Zo ook het leuke strandtentje ‘Atuaire‘, gelegen naast ons hotel (steigerhouten meubelen, zeegroen geverfde muren, wapperende gordijnen en een tiental Egyptische lampen aan het plafond; ik word daar heel blij van). Daar staat nu zelfs een krijtbordje voor de ingang met daarop de trotse aankondiging: ’47 gins’.

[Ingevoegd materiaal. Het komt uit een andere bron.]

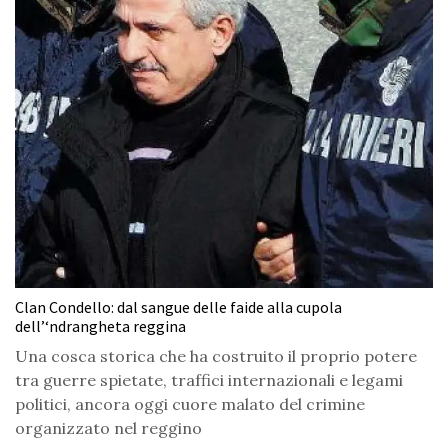
Clan Condello: dal sangue delle faide alla cupola
dell’‘ndrangheta reggina
Una cosca storica che ha costruito il proprio potere
tra guerre spietate, traffici internazionali e legami
politici, ancora oggi cuore malato del crimine
organizzato nel reggino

Omdat ik net uit een vliegtuig was komen rollen en nog aan het bijkomen was van het pure geluk dat mijn koffer heel – wat zeg ik; überhaupt – was aangekomen (dat is nou mijn vliegangst: zo’n zielig uit elkaar gevallen koffertje aantreffen op de bagageband met daar achteraan al mijn onderbroeken en de beschamende extra rol wc-papier die ik altijd meeneem omdat ze je in hotels maar zo weinig geven… ja toch?) bestelde ik een saaie ijsthee om mijn zenuwen te bedaren. Vriendlief zag de blauwe zee, de wuivende palmen en het bord met ’47 gins’ en ging right for de gin met de meest obscure naam: ‘Monkey 47’.
Terwijl wij wachtten op onze bestelling en wat praatten en wat wegdroomden bij het zicht op de blauwe zee en palmbomen, zag ik de serveerster vanuit mijn ooghoek een soort uitklaptafeltje zonder blad naast onze loungestoelen plaatsen. Ik registreerde dit even met een bevreemdende blik en bedacht dat het misschien een accessoire zou zijn voor een muzikant die zou komen optreden ofzo. Maar toen kwam de serveerster weer terug, ditmaal met een dienblad vol spullen uit een scheikundelokaal een een apothekersfles met kurk waarop het paarse label ‘Monkey 47’ prijkte. Toen viel bij mij de peso. Ze zette het dienblad voor onze neus op het uitklaptafeltje (aha-moment) en begon met veel omhaal haar ‘act’ van het samenstellen van een gin. Vanaf een meter hoogte goot zij de tonic langs een extreem lange, gedraaide lepel naar beneden in een glas ter grootte van een kinderhoofdje. Er kwam nog net geen vuurspuwen aan te pas. Ondertussen keek de hele strandtent geboeid toe.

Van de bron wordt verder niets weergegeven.